**REQUESTS:**
• A. From the nanopowder synthesis text, list every technique that the abstract names for examining the synthesized powders.
• B. Rewrite the stretch of the nanopowder synthesis text from "1 Introduction" through "the BCT ceramics.", changing "nickel" to "copper".

Synthesis of non-agglomerated Ba_0.77Ca_0.23TiO₃ nanopowders by a modified polymeric precursor method

Abstract

In this work, we have studied the influence of the pH on the synthesis and structural properties of the Ba_0.77Ca_0.23TiO₃ nanopowders synthesized by a modified polymeric precursor method, in order to achieve non-agglomerated powders. Synthesis, morphology, thermal reactions, crystallite and average particle size of the synthesized powders were investigated through thermal analysis (DTA/TG), X-ray diffraction (XRD), field emission scanning electron microscope (FE-SEM) and Infrared spectroscopy. In summary, Ba_0.77Ca_0.23TiO₃ nanopowders were synthesized for the first time at a relative low temperature (500 °C). It was also found that the alkalinity and acidity of the solution presented a great influence on the powder properties. The best results were obtained from solutions with pH = 8.5 and 11 whose nanopowders presented weakly agglomerate, with homogeneous particle size and a narrow size distribution (30–40 nm). This behavior could be explained based on the FT-IR results in which it was possible to see the increased of the chelation in higher pHs.

1 Introduction

Barium calcium titanate is a ferroelectric material at room temperature (point group 4 mm) in which the Ba_0.77Ca_0.23TiO₃ (BCT) composition is the only congruently melting compound 1. BCT ceramics have been reported as a promising multi-layer ceramic capacitor (MLCC), whose main advantages are the good dielectric performance on cheap electrode (such as nickel), and the increasing temperature range of the tetragonal phase. The calcium addition also inhibits the formation of the unwanted hexagonal phase of BaTiO₃ 2. According to Kuper et al. 1, BCT single crystal presents Curie temperature at 98 °C and it does not show any structural transition down to −120 °C. Due to these attractive properties, considerable efforts have been devoted on the preparation and dielectric properties studies of the BCT ceramics.

Several studies have shown that the calcium solubility, microstructure and dielectric properties of the sintered ceramics were strongly influenced by the synthesis method [2–6]. Frequently, barium calcium titanate powders have been synthesized through solid state reaction or chemical coprecipitation methods using BaCO₃, CaCO₃ and TiO₂ precursors [2–4]. Mazon et al. 2 achieved a single BCT crystalline phase by solid state reaction method after calcinations at 1100 °C/4 h, followed by grinding, and finally sintering at 1300 °C for 3 h. Jayanthi and Kutty 5 reported the obtaining of a single crystalline phase up to 50 mol% of CaTiO₃ through three different chemical methods with calcination temperature of 1150 °C. However, up to now there are no reports on the synthesis of BCT by the polymeric precursor method.

**RECORD EXTRACTS:**
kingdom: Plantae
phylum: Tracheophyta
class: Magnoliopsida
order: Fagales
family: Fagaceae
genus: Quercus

...

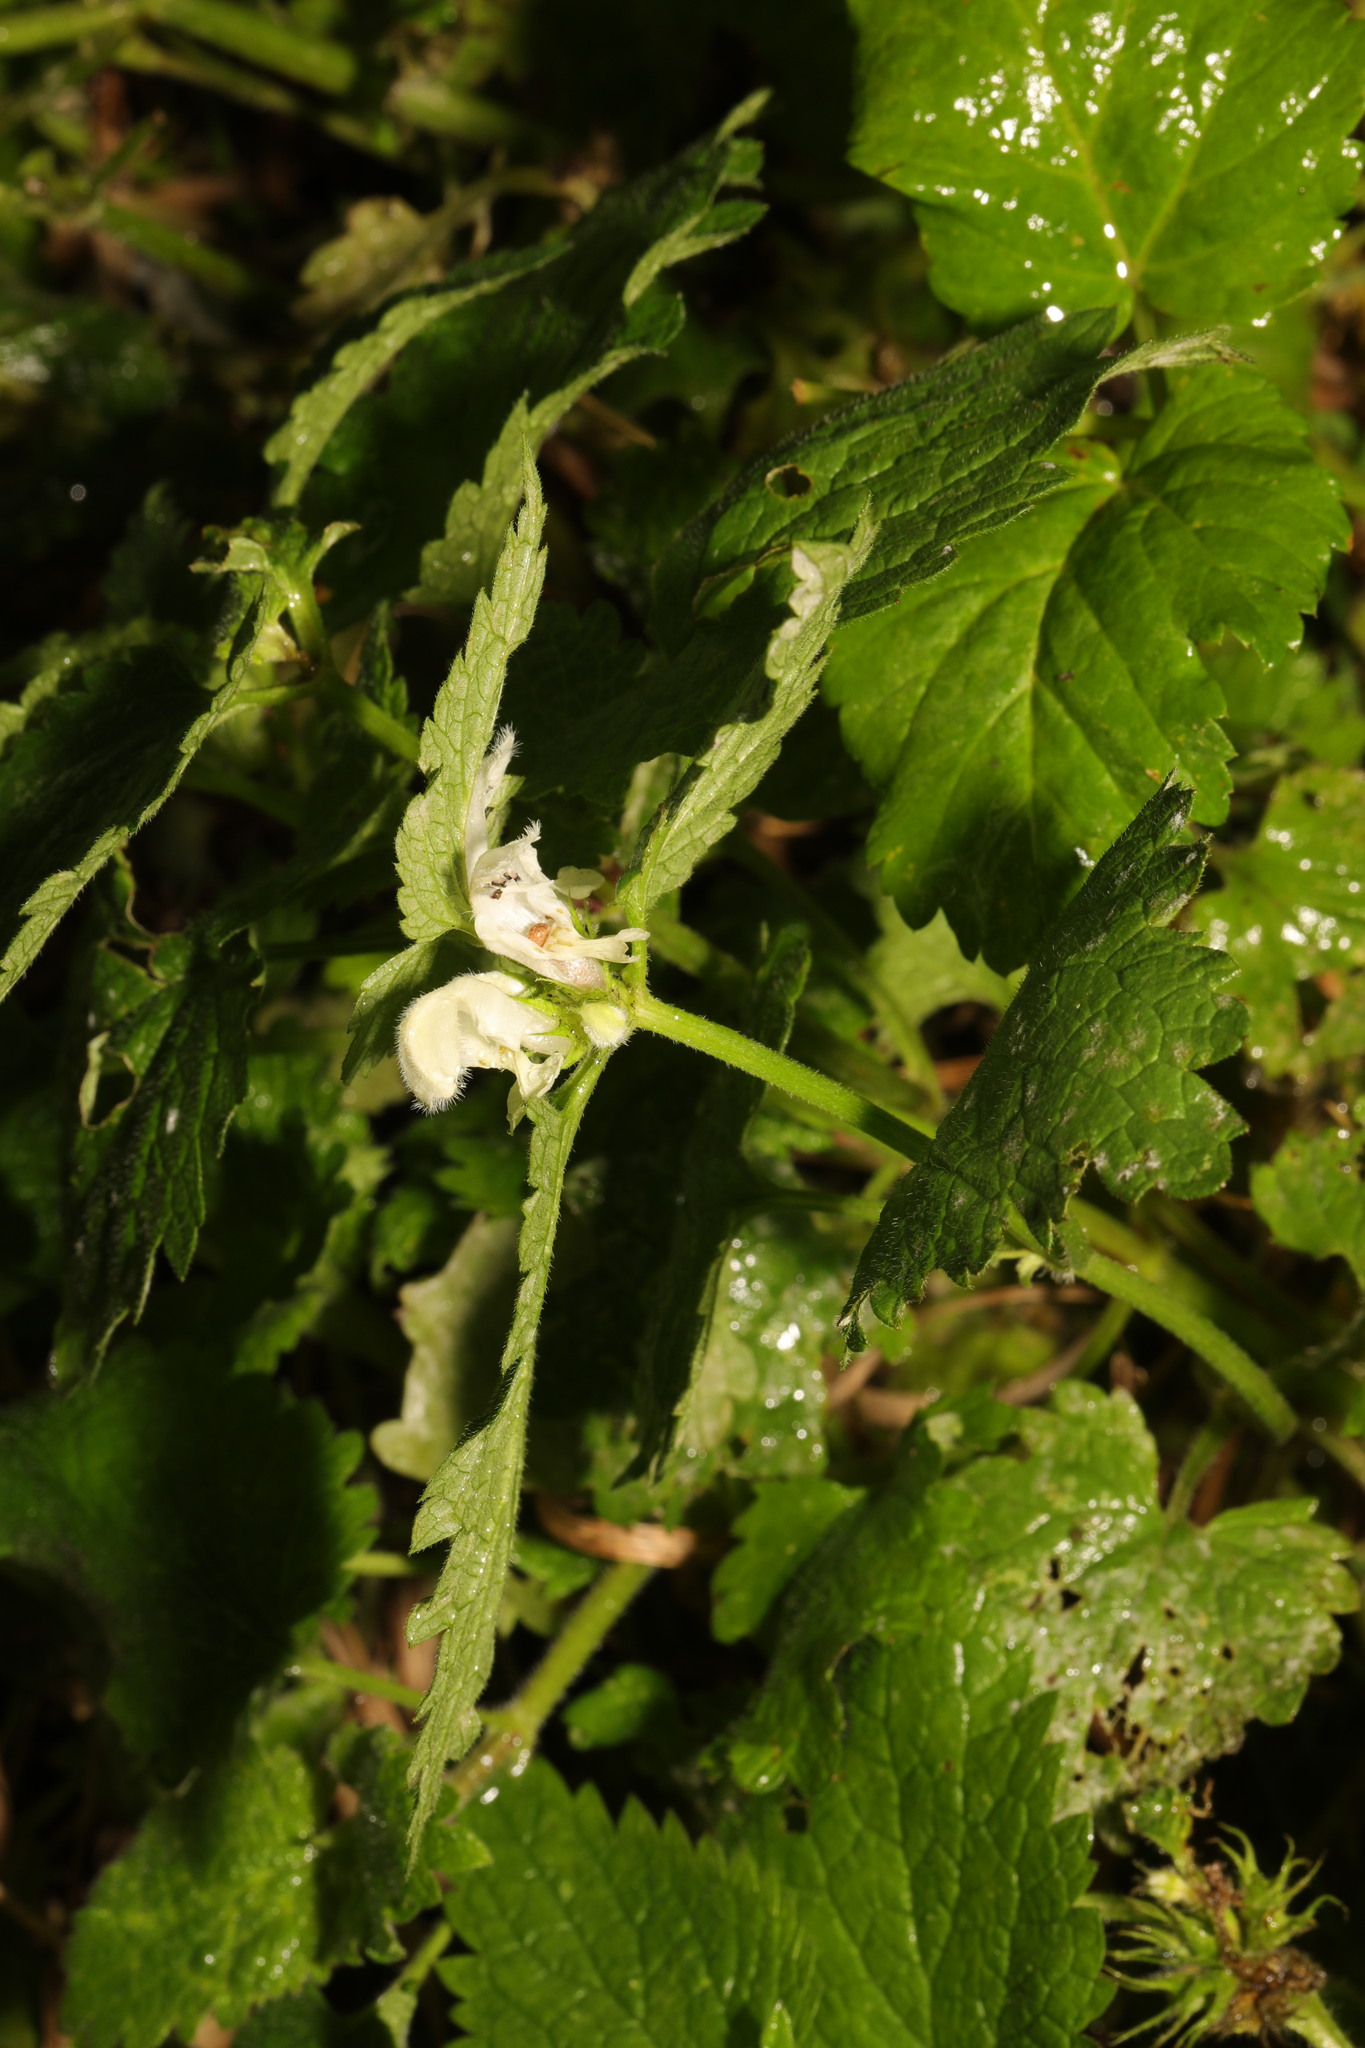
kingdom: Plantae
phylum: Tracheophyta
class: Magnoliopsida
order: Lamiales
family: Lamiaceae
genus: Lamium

**ANSWERS:**
• A.
- Thermal analysis (DTA/TG)
- X-ray diffraction (XRD)
- Field emission scanning electron microscope (FE-SEM)
- Infrared spectroscopy

• B.
1 Introduction

Barium calcium titanate is a ferroelectric material at room temperature (point group 4 mm) in which the Ba_0.77Ca_0.23TiO₃ (BCT) composition is the only congruently melting compound 1. BCT ceramics have been reported as a promising multi-layer ceramic capacitor (MLCC), whose main advantages are the good dielectric performance on cheap electrode (such as copper), and the increasing temperature range of the tetragonal phase. The calcium addition also inhibits the formation of the unwanted hexagonal phase of BaTiO₃ 2. According to Kuper et al. 1, BCT single crystal presents Curie temperature at 98 °C and it does not show any structural transition down to −120 °C. Due to these attractive properties, considerable efforts have been devoted on the preparation and dielectric properties studies of the BCT ceramics.